Filter the listing and keep only the lines with the word "center".

#### GIVEN MATERIAL
/---
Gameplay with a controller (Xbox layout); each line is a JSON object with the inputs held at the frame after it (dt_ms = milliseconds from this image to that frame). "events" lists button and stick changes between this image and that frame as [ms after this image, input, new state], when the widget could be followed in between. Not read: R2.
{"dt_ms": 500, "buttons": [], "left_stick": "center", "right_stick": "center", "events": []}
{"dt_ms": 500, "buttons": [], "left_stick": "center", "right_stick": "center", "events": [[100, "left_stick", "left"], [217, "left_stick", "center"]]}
\---
#### EXERCISE OUTPUT
{"dt_ms": 500, "buttons": [], "left_stick": "center", "right_stick": "center", "events": []}
{"dt_ms": 500, "buttons": [], "left_stick": "center", "right_stick": "center", "events": [[100, "left_stick", "left"], [217, "left_stick", "center"]]}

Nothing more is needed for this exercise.